The 845 processor is Qualcomm’s answer to Apple’s All Bionic A11 and Huawei’s Kirin 970. Will Snapdragon 845 beat the likes of intelligent chips released earlier this year? Let’s break key specs down and you can decide what they mean for next year’s devices. By the way, our first impressions are great!
A quad-core processor made with a Samsung’s 2nd-generation 10nm process. Boom! Going deeper, it basically means that capacitors are located 10nm close to each other helping to fit more on each chip than the mind can picture. The more capacitors, the more power. Snapdragon 845 has 4 chips in one, meaning instead of one processor, we will have 4 chips doing 4 processes at once. Insane, right?

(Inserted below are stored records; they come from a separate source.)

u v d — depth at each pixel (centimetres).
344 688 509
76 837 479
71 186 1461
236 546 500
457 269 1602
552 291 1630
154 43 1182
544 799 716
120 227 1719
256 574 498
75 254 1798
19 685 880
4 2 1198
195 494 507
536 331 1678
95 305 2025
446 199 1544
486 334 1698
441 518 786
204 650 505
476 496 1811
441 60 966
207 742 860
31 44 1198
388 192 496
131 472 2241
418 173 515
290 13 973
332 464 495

Bearing this in mind, we’re about to get 30% less power consumption on video capturing and mobile gaming. On a contrary, users will gain 25% on gaming, launch times etc. This is great news for battery life allowing devices with SD 845 to perform multi-day usage, more than 4 hours on shooting 4K videos and more than 3 hours of VR use.
The X20 gigabit modem is predicted to give speeds 20% faster than the X16 from the previous top performing Snapdragon in real-world scenarios. Streaming 2K on LTE on mobile is within the realm of possibility based on the specifications being disclosed by Qualcomm.
The Adreno 630 GPU is even referred to by Qualcomm as the “Visual Processing Subsystem” and with out of the box ready eye tracking and Multiview rendering, this chip could be what it is for mobile augmented reality and personal virtual reality to really take hold. With limited use cases, no one has been able to really capture an audiences desire for phone led AR or VR, but it’s not going away and Qualcomm are not dismissing it any time soon.
At the Summit Xiaomi confirmed the Snapdragon 845 will be used to power brand’s phones. Qualcomm’s latest chip will be shipped in next year’s Android flagship devices, most likely in Samsung’s and LG’s smartphones. The hype is real and we can’t wait to see what changes Qualcomm’s upgraded mobile platform will bring.